Source data:

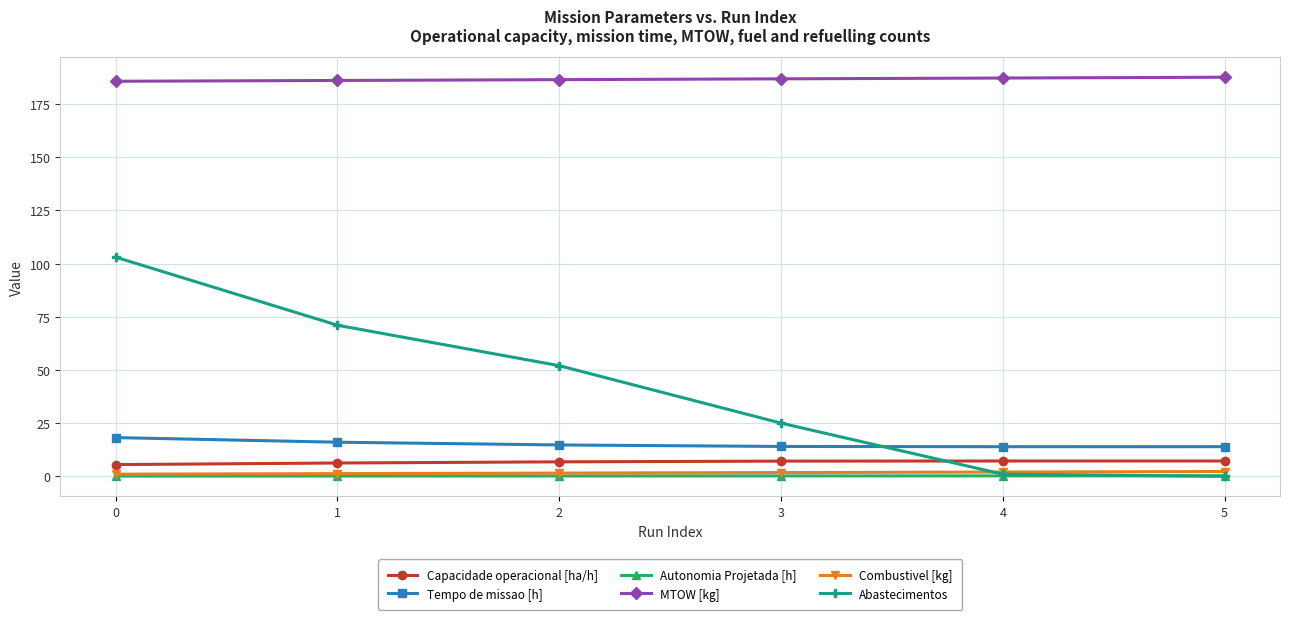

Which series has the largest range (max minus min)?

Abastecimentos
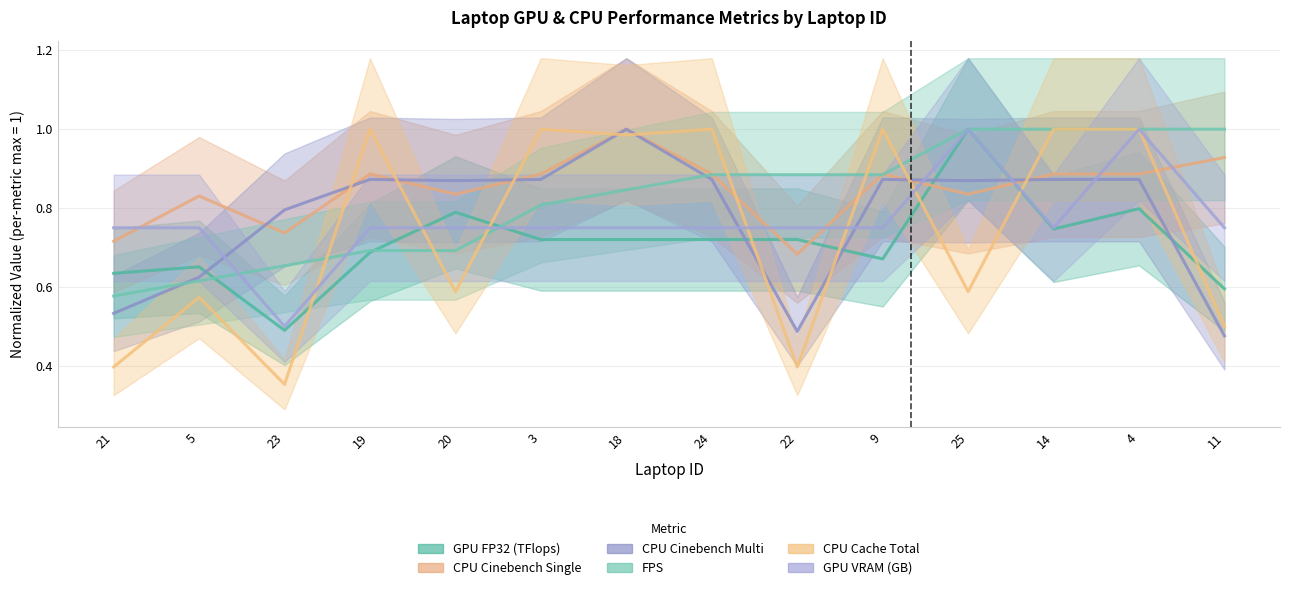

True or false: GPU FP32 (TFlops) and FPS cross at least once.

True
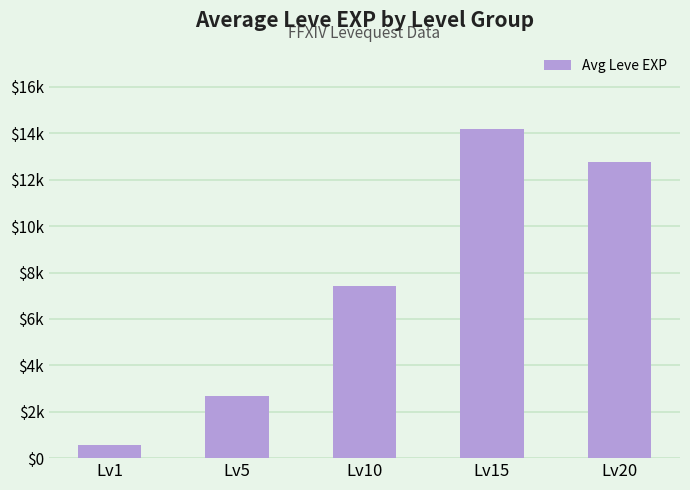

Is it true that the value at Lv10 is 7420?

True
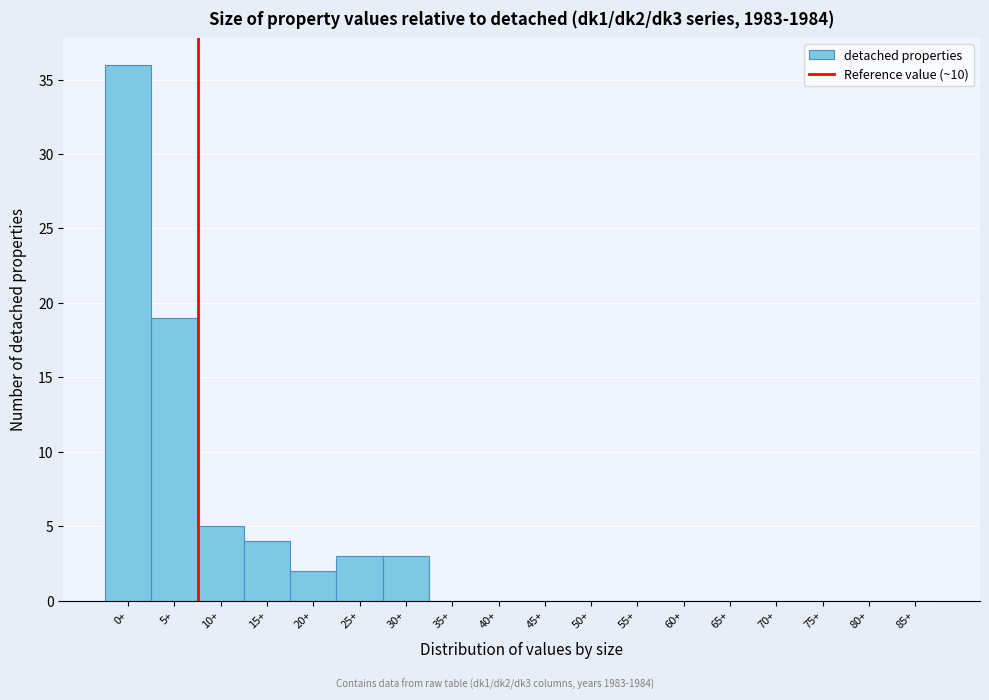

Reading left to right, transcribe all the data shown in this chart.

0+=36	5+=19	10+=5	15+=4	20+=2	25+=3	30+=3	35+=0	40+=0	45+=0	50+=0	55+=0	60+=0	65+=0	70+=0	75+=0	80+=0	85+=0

To do: Reproduce all of the data above word for word, but leave out the pictures.

Final answer:
Which series has the largest range (max minus min)?

Abastecimentos

True or false: GPU FP32 (TFlops) and FPS cross at least once.

True

Is it true that the value at Lv10 is 7420?

True

Reading left to right, transcribe all the data shown in this chart.

0+=36	5+=19	10+=5	15+=4	20+=2	25+=3	30+=3	35+=0	40+=0	45+=0	50+=0	55+=0	60+=0	65+=0	70+=0	75+=0	80+=0	85+=0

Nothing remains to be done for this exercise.